The Fellowship of the Ring, part one of J.R.R. Tolkien’s epic masterpiece, fist reached these shores on October 21, 1954, arriving, as C. S. Lewis proclaimed, "like lightning from a clear sky." Fifty years and nearly one hundred million American readers later comes a beautiful new one-volume collector’s edition befitting the stature of this crown jewel of our list. With a text fully corrected under the supervision of Christopher Tolkien to meet the author’s exacting wishes, two large-format fold-out maps, a ribbon placemarker, gilded page edges, a color insert depicting Tolkien's own paintings of the Book of Mazarbul and exceptionally elegant and sturdy overall packaging housed within an attractive slipcase, this edition is the finest we’ve ever produced.
Customer Rating: 



Review Summary: This is what Sam was talking about.
Review: When Frodo and Sam are on the stairs of Cirith Ungol and discussing stories and adventures Sam says: "We're in one, of course; but I mean: put into words, you know, told by the fireside, or read out of a great big book with red and black letters, years and years afterwards." Though this edition has less of the red letters than the Collectors Edition dose (page numbers etc.) this is the great big book Sam was talking about. To me, making that connection between the story and the physical book makes the experience all the more real in your mind. Plus the binding in this Leather edition seems much more durable than the Leatherette Collectors edition; the binding dose not want to bend when opened in the middle and the book will lay flat. I foresee myself reading this copy many times through out my life because that is what it was meant for.
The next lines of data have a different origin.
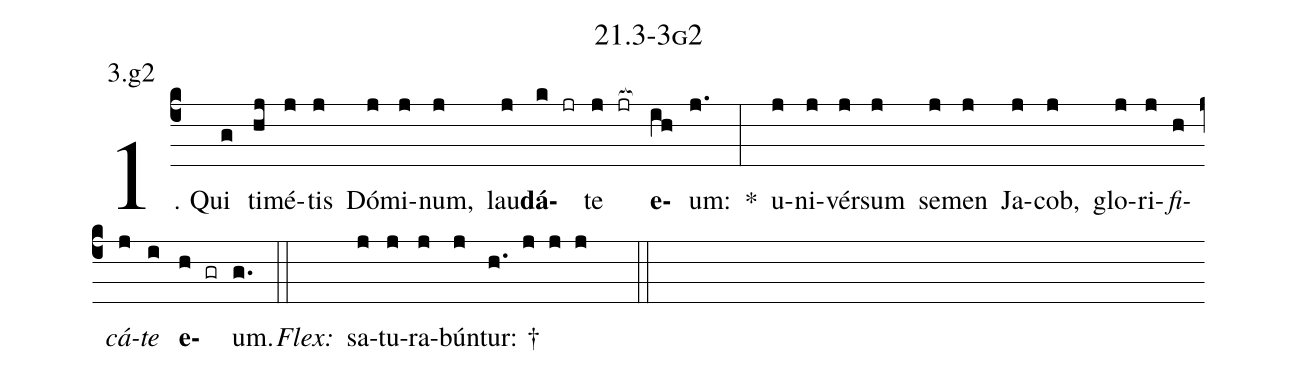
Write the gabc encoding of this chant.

name: 21.3-3g2;
annotation: 3.g2;
%%
(c4)1. Qui(g) ti(hj)mé(j)tis(j) Dó(j)mi(j)num,(j) lau(j)<b>dá</b>(k jr)te(j jr[ocb:1{]) <b>e</b>(ih[ocb:0}])um:(j.) *(:) u(j)ni(j)vér(j)sum(j) se(j)men(j) Ja(j)cob,(j) glo(j)ri(j)<i>fi</i>(h)<i>cá</i>(j)<i>te</i>(i) <b>e</b>(h gr)um.(g.) (::)
<i>Flex:</i>()  sa(j)tu(j)ra(j)bún(j)tur: †(h. j j j  ::)

%E(j) u(h) o(j) u(i) a(h) e.(g.) (::)
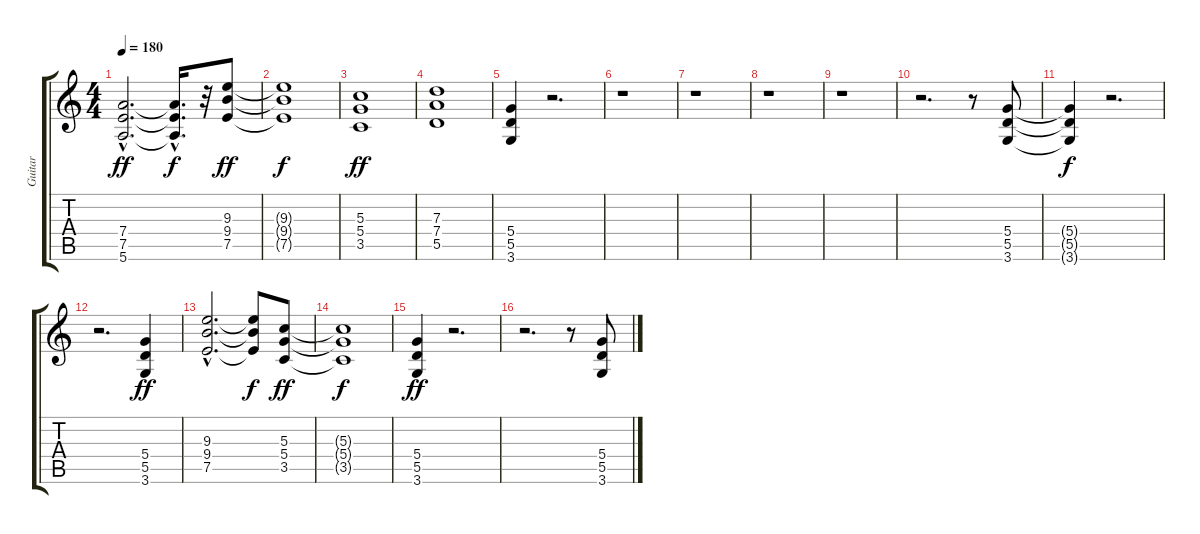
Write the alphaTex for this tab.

\track ("Guitar" "Guitar") {instrument overdrivenguitar}
\staff {score tabs}
\tuning (E4 B3 G3 D3 A2 E2) {hide}
\ts (4 4)
\tempo 180
\clef g2
\ks c
(7.4{hac} 7.5{hac} 5.6{hac}).2{d dy ff} (7.4{hac t} 7.5{hac t} 5.6{hac t}).16{d dy f} r.32 (9.3 9.4 7.5).8{dy ff} |
(9.3{t} 9.4{t} 7.5{t}).1{dy f} |
(5.3 5.4 3.5).1{dy ff} |
(7.3 7.4 5.5).1 |
(5.4 5.5 3.6).4 r.2{d} |
r.1 |
r.1 |
r.1 |
r.1 |
r.2{d} r.8 (5.4 5.5 3.6).8 |
(5.4{t} 5.5{t} 3.6{t}).4{dy f} r.2{d} |
r.2{d} (5.4 5.5 3.6).4{dy ff} |
(9.3{hac} 9.4{hac} 7.5{hac}).2{d} (9.3{t} 9.4{t} 7.5{t}).8{dy f} (5.3 5.4 3.5).8{dy ff} |
(5.3{t} 5.4{t} 3.5{t}).1{dy f} |
(5.4 5.5 3.6).4{dy ff} r.2{d} |
r.2{d} r.8 (5.4 5.5 3.6).8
A book is not a book unless it is read and this is, and will always be, my most prized book.
Customer Rating: 



Review Summary: Absolutely Beautiful! Tolkien would be proud!
Review: This is what JRR Tolkien wanted! Not three individual books, but one epic! Beautiful dustcover to cover the big book. NOTE: the book is actually more fabric-y than leatherbound, but still beautful.
The best edition of the book I have ever seen.
Customer Rating: 



Review Summary: Review
Review: I think it is a very nice book, the maps add great character. It is a perfect gift fo any Lord of the Rings fan.
Customer Rating: 



Review Summary: Wonderful
Review: We are very pleased with the 50th Anniversary Edition. It is worth the money.
Customer Rating: 



Review Summary: Homely, Epic, Monstrous!
Review: C. S. Lewis is often quoted in describing the revolutionary effect of *The Lord of the Rings* on 20th-century literature. And with good reason. He was, after all, the first bona fide fan of Tolkien's great work, even years before LoftR was finally published.
Back in the 30s, 40s and 50s, Fantasy in the vein of Tolkien was not exactly in vogue, and C. S. Lewis considered himself somewhat old-fashioned in his literary taste. But, as the 60s and subsequent decades would have it, his taste turned out to be ahead of his time, and today a mountain consisting of many Million Tolkien fans has raised C. S. Lewis to a pinnacle of special honor for having been the first *Lord of the Rings* fan.
That's why I thought readers might be interested - instead of just having a lowly peon like myself heap yet more praise on Tolkien - to read a few additional lines by C. S. Lewis about LoftR.
Lewis' description of the the trilogy as "lightening from a clear sky" is well known, but he also wrote a blurb for LoftR. He did it because Tolkien's publisher, Sir Stanley Unwin, found the book so difficult to describe and therefore asked Lewis to write something that might serve as a blurb on the cover (although I'm not sure if it was ever used for that purpose).
This is Lewis' blurb, dated Dec 4, 1953:
"It would be almost safe to say that no book like this has ever been written. If Ariosto rivalled it in invention (in fact he does not) he would still lack its heroic seriousness. No imaginary world has been projected which is at once so multifarious and so true to its own inner laws; none so seemingly objective, so disinfected from the taint of an author's merely individual psychology; none so relevant to the actual human situation yet so free from allegory. And what fine shading there is in the variations of style to meet the almost endless diversity of scenes and characters - comic, homely, epic, monstrous, or diabolic!"
What else can I add but to say that I share C. S. Lewis' enthusiasm? LoftR was my introduction to Fantasy literature, and I'll keep coming back to it.